Here, as across Africa, lines are emerging in the fight to conserve ecosystems - people that place value on wildlife versus those that don’t. And increasingly this value is tied more to currency than culture. This is no longer a romantic story of an African people holding onto their traditional way of life and coexisting with predators. Livestock were traditionally valued in and of themselves. These days school fees and cell phone bills need to be paid, and the local definition of value is swimming out of focus. 

No matter how much you might like having a lion roaring in the distance, or are prepared to coexist with it, there is only so much loss that you will tolerate before it becomes too much. And then you retaliate. I challenge anyone to look me in the eye and tell me that you would do different. It’s the age-old mantra – cost versus benefit. This is not some abstract western economic concept to be bandied about by greybeards, it is the universal trade-off that drives decision-making, conscious or otherwise, in every living human. The notion that local communities need to derive value from wildlife is not new but successful attainment of this goal appears to be elusive. Until each person sees the actual benefit of having wildlife around them, you cannot expect them to act other than in their own best interests, and if that means killing a lion then this should not come as a shock to our western conservationist sensitivities.

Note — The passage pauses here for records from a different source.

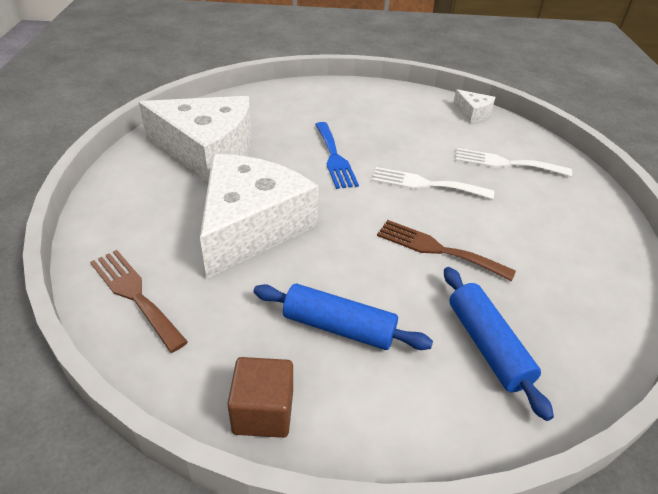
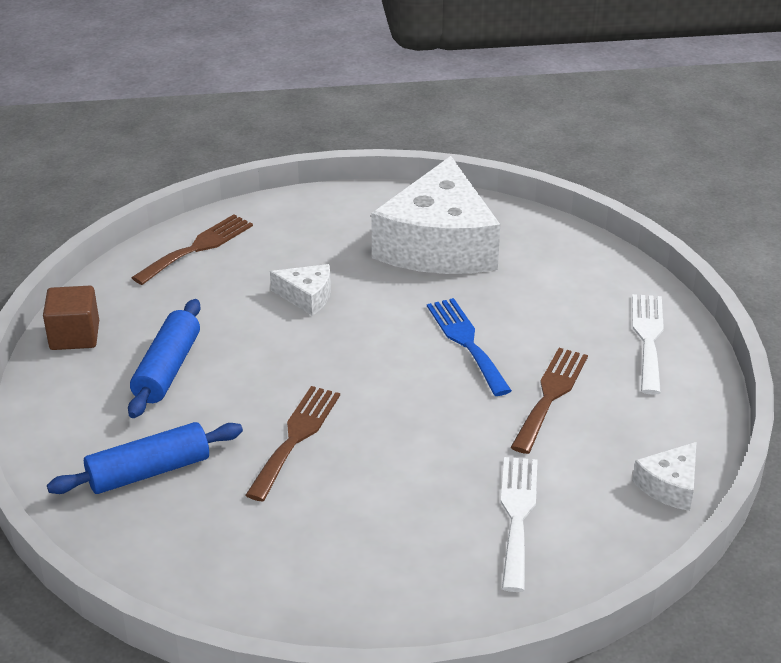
camera: 85 degrees right, 5 degrees down
(251, 226) = (307, 296): white cheese -> white cheese, size x0.43
(334, 157) = (467, 343): blue fork -> blue fork turned 90 degrees clockwise
(395, 135) = (550, 396): none -> brown fork
(426, 184) = (431, 429): white fork -> white fork (648, 339)

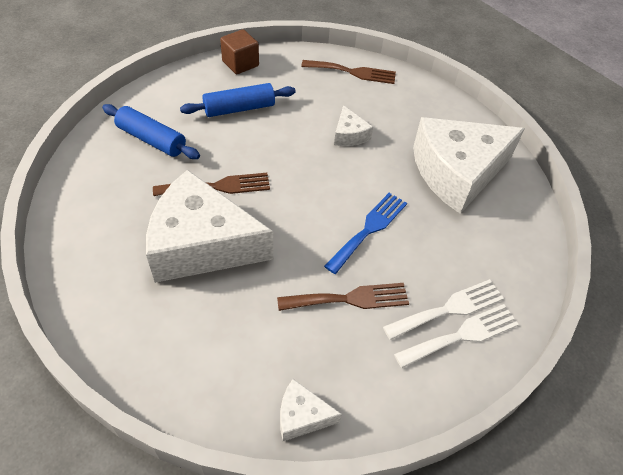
camera: 55 degrees right, 15 degrees up
(381, 484) = (202, 244): none -> white cheese
(517, 517) = (212, 330): white fork -> white fork (448, 309)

Epilogue – The shade of the umbrella thorn barely stretches wide enough to cover the ring of men. This is an important gathering; the topic of discussion is unprecedented. Two neighbouring group ranches had a stake in this lion killing, but they have emerged on opposing sides. The lions killed in a Merueshi group ranch boma and then crossed onto Mbirikani group ranch. The Merueshi hunting party followed them and killed the lioness on the other side of the border. Previously this would have been inconsequential, possibly congratulated, but certainly understood. 

But now Mbirikani has a tourist lodge, a large number of people employed in the local game scouts, a compensation program to cover livestock losses to predators. None of which would have been possible without local conservation efforts. 

As each man stands to talk, his stick traces unconscious lines in the sand. But the lines are firm - these are our lions, and if you ever follow them onto our land again, you will face arrest by our rangers, and prosecution by the wildlife authority of Kenya. The benefit to us is greater than the cost, and we will protect this benefit. The message is as clear as the blue sky above.